How opening up to others and self-care helped me find inner peace
When you’re healthy, you never look around and think, “I’m going to be chronically ill someday.” I know I didn’t.
It started with what felt like the flu — a low-grade fever, chills, and I wasn’t feeling well for about a week straight. Then I felt a pain in my right eye, like someone was jabbing me with an ice pick, followed by vision problems. Throughout the next few months, the pain got worse and so did the fatigue. I was in school, but had to drop a class just to finish the semester. Even the idea of walking from my car to the house seemed like a challenge. Doctors didn’t have any answers for a while until I was given the official diagnosis: fibromyalgia.
It was 2010, there wasn’t yet a blood test to confirm the illness. Fibromyalgia was commonly referred to as the “wastebasket diagnosis,” or the “we can’t figure out what’s wrong with you and all of your tests are clear so here’s your diagnosis” diagnosis. At the time, it was all I had to go on. It fit, so I wore it, but I wondered if they’d really ruled everything else out. As doctors continued to throw different pills at me, I only felt worse. There just had to be a better answer.
My turning point
After two years of this confusion, I’d had enough. The meds just kept making me sicker. I was depressed and I didn’t see much point in continuing to live if life was going to be filled with nothing but chronic pain and fatigue.

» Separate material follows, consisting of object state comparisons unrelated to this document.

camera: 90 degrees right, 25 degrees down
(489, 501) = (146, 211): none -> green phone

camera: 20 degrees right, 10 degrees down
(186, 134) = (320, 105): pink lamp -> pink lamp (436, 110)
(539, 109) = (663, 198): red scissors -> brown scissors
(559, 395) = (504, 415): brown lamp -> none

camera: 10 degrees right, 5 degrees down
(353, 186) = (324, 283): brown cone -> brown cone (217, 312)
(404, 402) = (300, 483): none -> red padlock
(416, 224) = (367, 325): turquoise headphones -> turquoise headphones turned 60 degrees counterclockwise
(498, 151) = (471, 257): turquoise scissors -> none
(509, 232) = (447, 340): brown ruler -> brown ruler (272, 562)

I had three choices: I could find a way to end it all, check myself into a psych ward, or I could let my family know how bad my mental state really was and try to find appropriate help. I opted for the third.
It was difficult to be that vulnerable, to admit that I was in that bad of shape and ask for the help that I needed. To ask my mom to call me every day, to ask my husband to really see me. But I asked, and that was the beginning.
I also decided to start a new blog focused on my illness rather than allow my illness to take over my existing blog. I shared what I was going through, I shared the info that I found, the news and media articles I stumbled across. I shared the new medications the doctors threw at me and the terrible side effects. I shared the various supplements and the lack of results. I shared my struggles, my hopes of feeling less alone, and that maybe someone else felt less alone as well.
The importance of asking questions
If I was going to get better, I had to stop looking to doctors for answers and be willing to try ANYTHING, which is precisely what I did.
I was questioning how diet might affect fibromyalgia from the beginning but kept getting the same answer: “It won’t.” Sure, I was told nightshades, caffeine, and sugar could make things worse, but it was subjective and no one seemed to know for sure. At the same time, I had nutritionists telling me that if I gave up gluten, dairy, and eggs, I’d feel so much better.
I wasn’t willing to make such a big leap without some justification, so I looked into food sensitivity testing. I also stumbled across “Fat, Sick, & Nearly Dead,” a documentary that showed how juicing helped one man reverse his autoimmune disorder. I thought if he could juice for months, I could do it for a week. Maybe changing my diet would actually help.
I started in 2012 with a five-day juice cleanse while I awaited the results of my food sensitivity tests. The results came back and showed I had a mild sensitivity to gluten, whey, eggs, and yeast. I decided to give life a try without those foods and spent a week drinking only fruits and vegetables. Then I slowly reintroduced meat and non-gluten grains. I felt amazing. My husband said he could see the difference in my energy during those first five days of juicing!
Reflecting on the darkest times
It’s now four years later and it’s hard to imagine how far I’ve come. I continue to juice every day. I’ve also continued to avoid gluten completely, as well as eggs and dairy. I found out the hard way that gluten will send me into a flare, leaving me feeling mentally and physically fatigued like nothing else. I changed my lifestyle and my outlook on life by exercising more, being open with others, and making an effort to focus on the positive. And I did finally finish school to earn that degree.
Sometimes, it’s hard to remember just how bad things were, but it seems like about the time that I forget, my body quickly reminds me.
I still have fibromyalgia. I still have bad days. I still struggle. But I’m in a much better place than I was during those two worst years. I continue to blog to remind myself of the changes I need to keep making day after day, and I can only hope than in the process I’m helping others make changes that improve their own lives.
Julie Ryan is a freelance writer and blogger. She shares her journey at Counting My Spoons. Julie is happy to share that while she still struggles with chronic illness, the good days outnumber the bad, and she’s winning this battle. Julie is happily married and is looking forward to many years of happiness despite chronic illness.